Den Haag/Belgrad- Das UNO-Kriegsverbrechertribunal für das ehemalige Jugoslawien (ICTY) in Den Haag hat am Dienstag den früheren Präsidenten des bosnisch-serbischen Parlaments, Momcilo Krajisnik, zu 20 Jahren Haft verurteilt. Es verkürzte somit die im September 2006 in erster Instanz ausgesprochene 27-jährige Haftstrafe. Der Spruch ist rechtskräftig.

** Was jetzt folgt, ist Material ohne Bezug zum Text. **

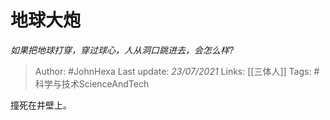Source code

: # 地球大炮
*如果把地球打穿，穿过球心，人从洞口跳进去，会怎么样?*

> Author: #JohnHexa
Last update: *23/07/2021* 
Links: [[三体人]]
Tags: #科学与技术ScienceAndTech 

 
撞死在井壁上。



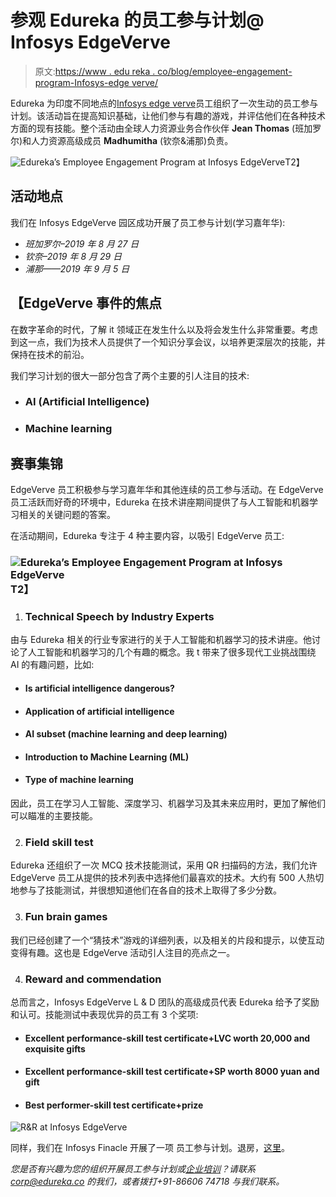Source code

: # 参观 Edureka 的员工参与计划@ Infosys EdgeVerve

> 原文:[https://www . edu reka . co/blog/employee-engagement-program-Infosys-edge verve/](https://www.edureka.co/blog/employee-engagement-program-infosys-edgeverve/)

Edureka 为印度不同地点的[Infosys edge verve](https://www.edgeverve.com/)员工组织了一次生动的员工参与计划。该活动旨在提高知识基础，让他们参与有趣的游戏，并评估他们在各种技术方面的现有技能。整个活动由全球人力资源业务合作伙伴 **Jean Thomas** (班加罗尔)和人力资源高级成员 **Madhumitha** (钦奈&浦那)负责。

![Edureka’s Employee Engagement Program at Infosys EdgeVerve](../Images/0e87b41035fcac66423c6f38b4b99036.png)T2】

## 活动地点

我们在 Infosys EdgeVerve 园区成功开展了员工参与计划(学习嘉年华):

*   *班加罗尔–2019 年 8 月 27 日*
*   *钦奈–2019 年 8 月 29 日*
*   *浦那——2019 年 9 月 5 日*

## 【EdgeVerve 事件的焦点

在数字革命的时代，了解 it 领域正在发生什么以及将会发生什么非常重要。考虑到这一点，我们为技术人员提供了一个知识分享会议，以培养更深层次的技能，并保持在技术的前沿。

我们学习计划的很大一部分包含了两个主要的引人注目的技术:

*   ### AI (Artificial Intelligence)

*   ### Machine learning

## 赛事集锦

EdgeVerve 员工积极参与学习嘉年华和其他连续的员工参与活动。在 EdgeVerve 员工活跃而好奇的环境中，Edureka 在技术讲座期间提供了与人工智能和机器学习相关的关键问题的答案。

在活动期间，Edureka 专注于 4 种主要内容，以吸引 EdgeVerve 员工:

### ![Edureka’s Employee Engagement Program at Infosys EdgeVerve](../Images/5e1c3e9cd87d26a66570000b6f15be3a.png)T2】

1.  ### Technical Speech by Industry Experts

由与 Edureka 相关的行业专家进行的关于人工智能和机器学习的技术讲座。他讨论了人工智能和机器学习的几个有趣的概念。我 t 带来了很多现代工业挑战围绕 AI 的有趣问题，比如:

*   #### Is artificial intelligence dangerous?

*   #### Application of artificial intelligence

*   #### AI subset (machine learning and deep learning)

*   #### Introduction to Machine Learning (ML)

*   #### Type of machine learning

因此，员工在学习人工智能、深度学习、机器学习及其未来应用时，更加了解他们可以瞄准的主要技能。

2.  ### Field skill test

Edureka 还组织了一次 MCQ 技术技能测试，采用 QR 扫描码的方法，我们允许 EdgeVerve 员工从提供的技术列表中选择他们最喜欢的技术。大约有 500 人热切地参与了技能测试，并很想知道他们在各自的技术上取得了多少分数。

3.  ### Fun brain games

我们已经创建了一个“猜技术”游戏的详细列表，以及相关的片段和提示，以使互动变得有趣。这也是 EdgeVerve 活动引人注目的亮点之一。

4.  ### Reward and commendation

总而言之，Infosys EdgeVerve L & D 团队的高级成员代表 Edureka 给予了奖励和认可。技能测试中表现优异的员工有 3 个奖项:

*   #### Excellent performance-skill test certificate+LVC worth 20,000 and exquisite gifts

*   #### Excellent performance-skill test certificate+SP worth 8000 yuan and gift

*   #### Best performer-skill test certificate+prize

![R&R at Infosys EdgeVerve](../Images/9eefb0b0a1a4a1a1f52d6c36baf1ecff.png)

同样，我们在 Infosys Finacle 开展了一项 员工参与计划。退房，[这里](https://www.edureka.co/blog/edureka-employee-engagement-program-infosys-finacle/)。

*您是否有兴趣为您的组织开展员工参与计划或[企业培训](https://www.edureka.co/corporate-training)？请联系 corp@edureka.co 的我们，或者拨打+91-86606 74718 与我们联系。*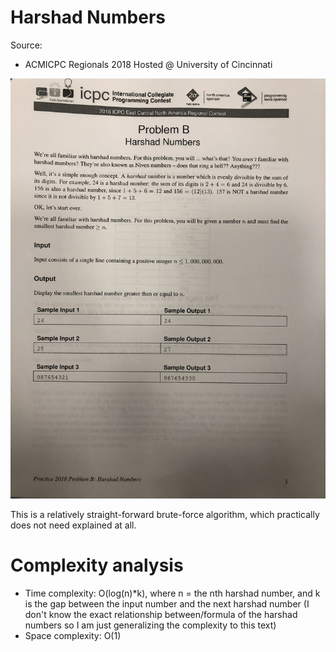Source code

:# Harshad Numbers

Source:

 - ACMICPC Regionals 2018 Hosted @ University of Cincinnati

![harshad numbers problem statement picture](./harshadNumbers.jpg)

This is a relatively straight-forward brute-force algorithm, which
practically does not need explained at all.

# Complexity analysis

 - Time complexity: O(log(n)\*k), where n = the nth harshad number, and k is the
   gap between the input number and the next harshad number (I don't know the exact
   relationship between/formula of the harshad numbers so I am just generalizing the
   complexity to this text)
 - Space complexity: O(1)

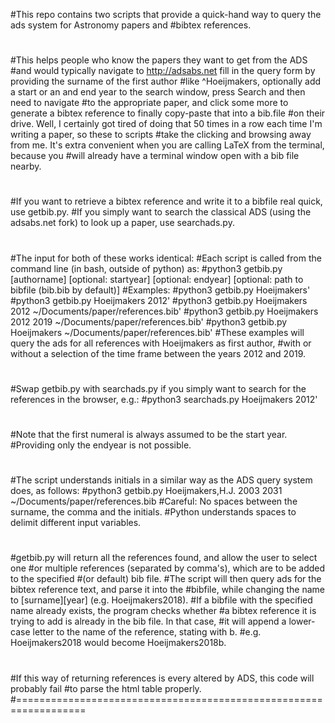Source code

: #This repo contains two scripts that provide a quick-hand way to query the ads system for Astronomy papers and
#bibtex references.
#
#This helps people who know the papers they want to get from the ADS
#and would typically navigate to http://adsabs.net fill in the query form by providing the surname of the first author
#like ^Hoeijmakers, optionally add a start or an and end year to the search window, press Search and then need to navigate
#to the appropriate paper, and click some more to generate a bibtex reference to finally copy-paste that into a bib.file
#on their drive. Well, I certainly got tired of doing that 50 times in a row each time I'm writing a paper, so these to scripts
#take the clicking and browsing away from me. It's extra convenient when you are calling LaTeX from the terminal, because you 
#will already have a terminal window open with a bib file nearby.
#
#If you want to retrieve a bibtex reference and write it to a bibfile real quick, use getbib.py.
#If you simply want to search the classical ADS (using the adsabs.net fork) to look up a paper, use searchads.py.
#
#The input for both of these works identical:
#Each script is called from the command line (in bash, outside of python) as:
#python3 getbib.py [authorname] [optional: startyear] [optional: endyear] [optional: path to bibfile (bib.bib by default)]
#Examples:
#python3 getbib.py Hoeijmakers'
#python3 getbib.py Hoeijmakers 2012'
#python3 getbib.py Hoeijmakers 2012 ~/Documents/paper/references.bib'
#python3 getbib.py Hoeijmakers 2012 2019 ~/Documents/paper/references.bib'
#python3 getbib.py Hoeijmakers ~/Documents/paper/references.bib'
#These examples will query the ads for all references with Hoeijmakers as first author,
#with or without a selection of the time frame between the years 2012 and 2019.
#
#Swap getbib.py with searchads.py if you simply want to search for the references in the browser, e.g.:
#python3 searchads.py Hoeijmakers 2012'
#
#Note that the first numeral is always assumed to be the start year.
#Providing only the endyear is not possible.
#
#The script understands initials in a similar way as the ADS query system does, as follows:
#python3 getbib.py Hoeijmakers,H.J. 2003 2031 ~/Documents/paper/references.bib
#Careful: No spaces between the surname, the comma and the initials. 
#Python understands spaces to delimit different input variables.
#
#getbib.py will return all the references found, and allow the user to select one
#or multiple references (separated by comma's), which are to be added to the specified
#(or default) bib file.
#The script will then query ads for the bibtex reference text, and parse it into the
#bibfile, while changing the name to [surname][year] (e.g. Hoeijmakers2018).
#If a bibfile with the specified name already exists, the program checks whether
#a bibtex reference it is trying to add is already in the bib file. In that case,
#it will append a lower-case letter to the name of the reference, stating with b.
#e.g. Hoeijmakers2018 would become Hoeijmakers2018b.
#
#If this way of returning references is every altered by ADS, this code will probably fail
#to parse the html table properly.
#==================================================================
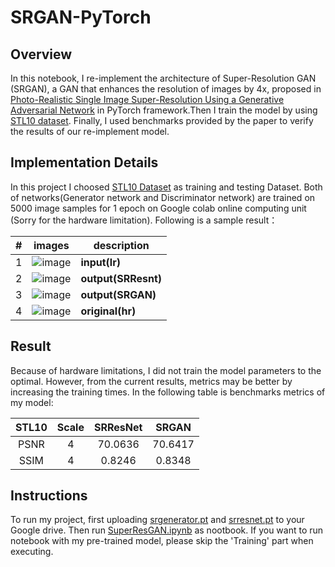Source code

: # SRGAN-PyTorch
## Overview
In this notebook, I re-implement the architecture of  Super-Resolution GAN (SRGAN), a GAN that enhances the resolution of images by 4x, proposed in [Photo-Realistic Single Image Super-Resolution Using a Generative Adversarial Network](https://arxiv.org/abs/1609.04802) in PyTorch framework.Then I train the model by using [STL10 dataset](https://cs.stanford.edu/~acoates/stl10). Finally, I used benchmarks provided by the paper to verify the results of our re-implement model.

## Implementation Details
In this project I choosed [STL10 Dataset](https://cs.stanford.edu/~acoates/stl10/)  as training and testing Dataset.  Both of networks(Generator network and Discriminator network) are trained on 5000 image samples for 1 epoch on Google colab online computing unit (Sorry for the hardware limitation). Following is a sample result：


|#|images|description|
|---|---|----
|1| ![image](https://user-images.githubusercontent.com/50286429/218882335-4cfeff6a-740d-4082-a296-e0b902a90493.png)| **input(lr)**|
|2| ![image](https://user-images.githubusercontent.com/50286429/218882345-83ab601e-f261-4676-84be-cb57a5fa1b45.png)| **output(SRResnt)**|
|3| ![image](https://user-images.githubusercontent.com/50286429/218882362-8e7da44d-b330-40b5-9abe-e18ffb11634f.png)| **output(SRGAN)**|
|4| ![image](https://user-images.githubusercontent.com/50286429/218882380-163fbe85-67de-4243-abcd-d1bcaa35ba2b.png)| **original(hr)**|







## Result
Because of hardware limitations, I did not train the model parameters to the optimal. However, from the current results, metrics may be better by increasing the training times.
In the following table is benchmarks metrics of my model:

| STL10 | Scale |      SRResNet      |       SRGAN        |
|:----: |:-----:|:------------------:|:------------------:|
| PSNR  |   4   |  70.0636  |  70.6417  |
| SSIM  |   4   | 0.8246 | 0.8348 |


## Instructions
To run my project, first uploading [srgenerator.pt](./srresnet.pt) and [srresnet.pt](/.srresnet.pt) to your Google drive. Then run [SuperResGAN.ipynb](./SuperResGAN.ipynb) as nootbook. If you want to run notebook with my pre-trained model, please skip the 'Training' part when executing.



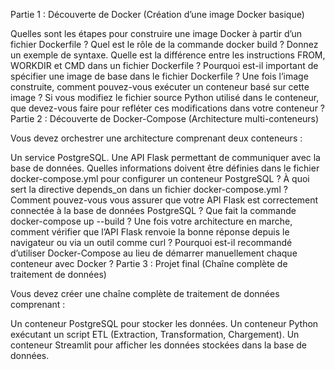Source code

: Partie 1 : Découverte de Docker (Création d’une image Docker basique)

Quelles sont les étapes pour construire une image Docker à partir d’un fichier Dockerfile ?
Quel est le rôle de la commande docker build ? Donnez un exemple de syntaxe.
Quelle est la différence entre les instructions FROM, WORKDIR et CMD dans un fichier Dockerfile ?
Pourquoi est-il important de spécifier une image de base dans le fichier Dockerfile ?
Une fois l’image construite, comment pouvez-vous exécuter un conteneur basé sur cette image ?
Si vous modifiez le fichier source Python utilisé dans le conteneur, que devez-vous faire pour refléter ces modifications dans votre conteneur ?
Partie 2 : Découverte de Docker-Compose (Architecture multi-conteneurs)

Vous devez orchestrer une architecture comprenant deux conteneurs :

Un service PostgreSQL.
Une API Flask permettant de communiquer avec la base de données.
Quelles informations doivent être définies dans le fichier docker-compose.yml pour configurer un conteneur PostgreSQL ?
À quoi sert la directive depends_on dans un fichier docker-compose.yml ?
Comment pouvez-vous vous assurer que votre API Flask est correctement connectée à la base de données PostgreSQL ?
Que fait la commande docker-compose up --build ?
Une fois votre architecture en marche, comment vérifier que l’API Flask renvoie la bonne réponse depuis le navigateur ou via un outil comme curl ?
Pourquoi est-il recommandé d’utiliser Docker-Compose au lieu de démarrer manuellement chaque conteneur avec Docker ?
Partie 3 : Projet final (Chaîne complète de traitement de données)

Vous devez créer une chaîne complète de traitement de données comprenant :

Un conteneur PostgreSQL pour stocker les données.
Un conteneur Python exécutant un script ETL (Extraction, Transformation, Chargement).
Un conteneur Streamlit pour afficher les données stockées dans la base de données.

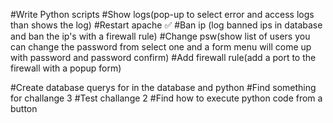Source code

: #Write Python scripts
    #Show logs(pop-up to select error and access logs than shows the log)
    #Restart apache ✅
    #Ban ip (log banned ips in database and ban the ip's with a firewall rule)
    #Change psw(show list of users you can change the password from select one and a form menu will come up with password and password confirm)
    #Add firewall rule(add a port to the firewall with a popup form)

#Create database querys for in the database and python 
#Find something for challange 3 
#Test challange 2
#Find how to execute python code from a button
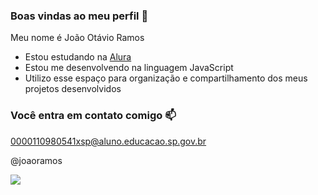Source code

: ### Boas vindas ao meu perfil 💙

Meu nome é João Otávio Ramos 

- Estou estudando na [Alura](https://www.alura.com.br)
- Estou me desenvolvendo na linguagem JavaScript
- Utilizo esse espaço para organização e compartilhamento dos meus projetos desenvolvidos

### Você entra em contato comigo 📫

0000110980541xsp@aluno.educacao.sp.gov.br

@joaoramos

![](https://media1.tenor.com/m/PKKCAakpBZIAAAAC/neyney-neymar.gif)

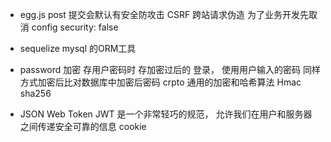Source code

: - egg.js post 提交会默认有安全防攻击
  CSRF 跨站请求伪造
  为了业务开发先取消  config security: false

- sequelize mysql 的ORM工具

- password 加密
  存用户密码时 存加密过后的
  登录， 使用用户输入的密码 同样方式加密后比对数据库中加密后密码
  crpto 通用的加密和哈希算法     Hmac  sha256

- JSON Web Token JWT 是一个非常轻巧的规范， 允许我们在用户和服务器之间传递安全可靠的信息 cookie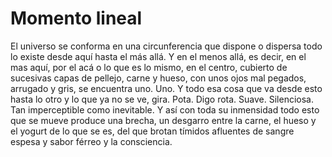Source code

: Momento lineal
==============

El universo se conforma en una circunferencia que dispone o dispersa
todo lo existe desde aquí hasta el más allá. Y en el menos allá, es
decir, en el mas aquí, por el acá o lo que es lo mismo, en el centro,
cubierto de sucesivas capas de pellejo, carne y hueso, con unos ojos
mal pegados, arrugado y gris, se encuentra uno. Uno. Y todo esa cosa
que va desde esto hasta lo otro y lo que ya no se ve, gira. Pota. Digo
rota. Suave. Silenciosa. Tan imperceptible como inevitable. Y así con
toda su inmensidad todo esto que se mueve produce una brecha, un
desgarro entre la carne, el hueso y el yogurt de lo que se es, del que
brotan tímidos afluentes de sangre espesa y sabor férreo y la
consciencia.

<!--
Hoy quería hablaros de la radicalidad de la existencia y de mis
dolores de cabeza.
-->

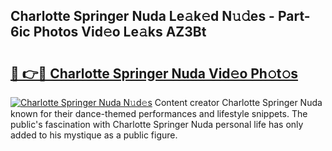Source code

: ## Charlotte Springer Nuda Le𝚊k𝚎d N𝚞𝚍es - Part-6ic Photos Vid𝚎o Le𝚊ks AZ3Bt

# <h2><a href="http://fbeggkq.evod.top/?m=Charlotte+Springer+Nuda">🔗 👉🔴 Charlotte Springer Nuda Vid𝚎o Ph𝚘t𝚘s</a></h2>

[![Charlotte Springer Nuda N𝚞d𝚎s](https://i.imgur.com/8V9OHl7.gif)](http://fbeggkq.evod.top/?m=Charlotte+Springer+Nuda)
Content creator Charlotte Springer Nuda known for their dance-themed performances and lifestyle snippets. The public's fascination with Charlotte Springer Nuda personal life has only added to his mystique as a public figure. 
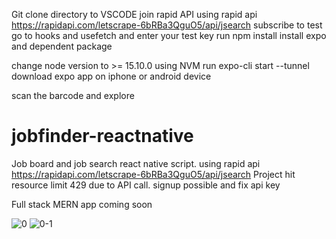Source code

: Git clone directory to VSCODE
join rapid API
using rapid api https://rapidapi.com/letscrape-6bRBa3QguO5/api/jsearch
subscribe to test
go to hooks and usefetch and enter your test key
run npm install
install expo and dependent package

change node version to >= 15.10.0 using NVM
run expo-cli start --tunnel
download expo app on iphone or android device

scan the barcode and explore


# jobfinder-reactnative
Job board and job search react native script. 
using rapid api https://rapidapi.com/letscrape-6bRBa3QguO5/api/jsearch
Project hit resource limit 429 due to API call.
signup possible and fix api key 

Full stack MERN app coming soon



![0](https://user-images.githubusercontent.com/99403991/227798540-3dbaedba-9cdd-4f59-961a-5c8ead12a2ba.jpg)
![0-1](https://user-images.githubusercontent.com/99403991/227798547-9805d6dd-eeb8-41e6-92a8-79a5dad612d3.jpg)
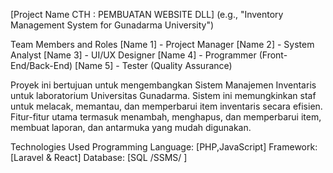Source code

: [Project Name CTH : PEMBUATAN WEBSITE DLL]
(e.g., "Inventory Management System for Gunadarma University")

Team Members and Roles
[Name 1] - Project Manager
[Name 2] - System Analyst
[Name 3] - UI/UX Designer
[Name 4] - Programmer (Front-End/Back-End)
[Name 5] - Tester (Quality Assurance)


Proyek ini bertujuan untuk mengembangkan Sistem Manajemen Inventaris untuk laboratorium Universitas Gunadarma. Sistem ini memungkinkan staf untuk melacak, memantau, dan memperbarui item inventaris secara efisien. Fitur-fitur utama termasuk menambah, menghapus, dan memperbarui item, membuat laporan, dan antarmuka yang mudah digunakan.

Technologies Used
Programming Language: [PHP,JavaScript]
Framework: [Laravel & React]
Database: [SQL /SSMS/ ]
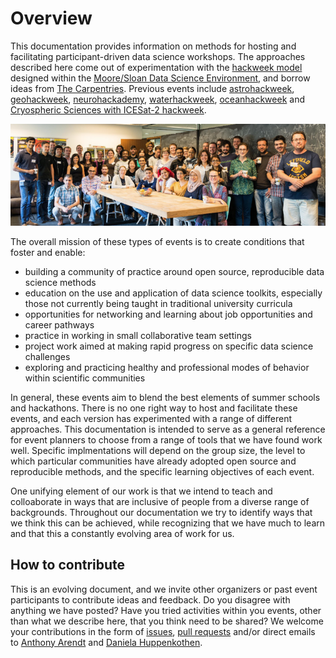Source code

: # Overview

This documentation provides information on methods for hosting and facilitating participant-driven data science workshops. The approaches described here come out of experimentation with the [hackweek model](https://www.pnas.org/content/115/36/8872.short) designed within the [Moore/Sloan Data Science Environment](http://msdse.org/), and borrow ideas from [The Carpentries](https://carpentries.org/). Previous events include [astrohackweek](https://astrohackweek.org), [geohackweek](https://geohackweek.github.io), [neurohackademy](https://neurohackademy.org), [waterhackweek](https://waterhackweek.github.io), [oceanhackweek](https://oceanhackweek.github.io) and [Cryospheric Sciences with ICESat-2 hackweek](https://icesat-2hackweek.github.io).

![image of Astro Hack Week participants](/img/ahwPhoto.png)


The overall mission of these types of events is to create conditions that foster and enable:

* building a community of practice around open source, reproducible data science methods 
* education on the use and application of data science toolkits, especially those not currently being taught in traditional university curricula
* opportunities for networking and learning about job opportunities and career pathways
* practice in working in small collaborative team settings
* project work aimed at making rapid progress on specific data science challenges 
* exploring and practicing healthy and professional modes of behavior within scientific communities

In general, these events aim to blend the best elements of summer schools and hackathons. There is no one right way to host and facilitate these events, and each version has experimented with a range of different approaches. This documentation is intended to serve as a general reference for event planners to choose from a range of tools that we have found work well. Specific implmentations will depend on the group size, the level to which particular communities have already adopted open source and reproducible methods, and the specific learning objectives of each event. 

One unifying element of our work is that we intend to teach and colloaborate in ways that are inclusive of people from a diverse range of backgrounds. Throughout our documentation we try to identify ways that we think this can be achieved, while recognizing that we have much to learn and that this a constantly evolving area of work for us. 

## How to contribute

This is an evolving document, and we invite other organizers or past event participants to contribute ideas and feedback. Do you disagree with anything we have posted? Have you tried activities within you events, other than what we describe here, that you think need to be shared? We welcome your contributions in the form of [issues](https://github.com/uwescience/HackWeek-Toolkit/issues), [pull requests](https://github.com/uwescience/HackWeek-Toolkit/pulls) and/or direct emails to [Anthony Arendt](mailto:arendta@uw.edu) and [Daniela Huppenkothen](mailto:dhuppenk@uw.edu).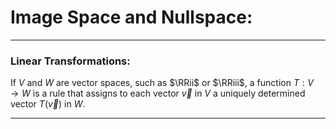 # Image Space and Nullspace:
***

### Linear Transformations:


If *V* and *W* are vector spaces, such as $\RRii$ or $\RRiii$, a function $T:V \to W$ is a rule that assigns to each vector $\vec{v}$ in *V* a uniquely determined vector $T(\vec{v})$ in *W*. 


***

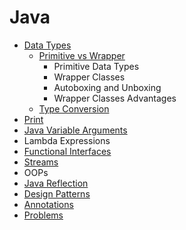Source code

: # Java

- [Data Types](src/main/java/DataTypes)
  - [Primitive vs Wrapper](src/main/java/DataTypes/DataTypes.ipynb)
    - Primitive Data Types
    - Wrapper Classes
    - Autoboxing and Unboxing
    - Wrapper Classes Advantages
  - [Type Conversion](src/main/java/DataTypes/TypeConversion.md)
- [Print](src/main/java/JavaPrint/Print.ipynb)
- [Java Variable Arguments](src/main/java/VariableArguments/Varargs.ipynb)
- Lambda Expressions
- [Functional Interfaces](src/main/java/FunctionalInterface)
- [Streams](src/main/java/Streams/Streams.ipynb)
- OOPs
- [Java Reflection](src/main/java/JavaReflection)
- [Design Patterns](src/main/java/DesignPatterns)
- [Annotations]()
- [Problems](src/main/java/Problems)



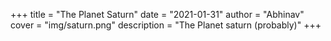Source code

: +++
title = "The Planet Saturn"
date = "2021-01-31"
author = "Abhinav"
cover = "img/saturn.png"
description = "The Planet saturn (probably)"
+++

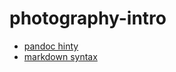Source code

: # photography-intro

* [pandoc hinty](https://github.com/dhcolumbia/pandoc-workflow/blob/master/main.md)
* [markdown syntax](http://daringfireball.net/projects/markdown/syntax)
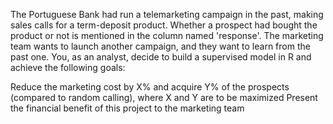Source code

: The Portuguese Bank had run a telemarketing campaign in the past, making sales calls for a term-deposit product. Whether a prospect had bought the product or not is mentioned in the column named 'response'.
The marketing team wants to launch another campaign, and they want to learn from the past one. You, as an analyst, decide to build a supervised model in R and achieve the following goals:

Reduce the marketing cost by X% and acquire Y% of the prospects (compared to random calling), where X and Y are to be maximized
Present the financial benefit of this project to the marketing team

Das Tribunal nahm beim Urteilsspruch am Dienstag einige Einwände des amicus curiae (Freund des Gerichtes) - einer qualifizierten dritten Partei im Verfahren - sowie Krajisnik gegen das erstinstanzliche Urteil an und wies den Antrag der Anklage auf eine lebenslange Haftstrafe zurück.

Laut Urteil war Krajisnik zusammen mit dem damaligen Präsidenten Radovan Karadzic und anderen führenden bosnisch-serbischen Funktionären an "verbrecherischen Vorhaben" beteiligt. Durch die Vertreibung von Bosniaken (Muslimen) und Kroaten aus Gebieten unter der Kontrolle der bosnischen Serben sollten ihre Pläne auf eine Veränderung der ethnischen Struktur des Landes abgezielt haben.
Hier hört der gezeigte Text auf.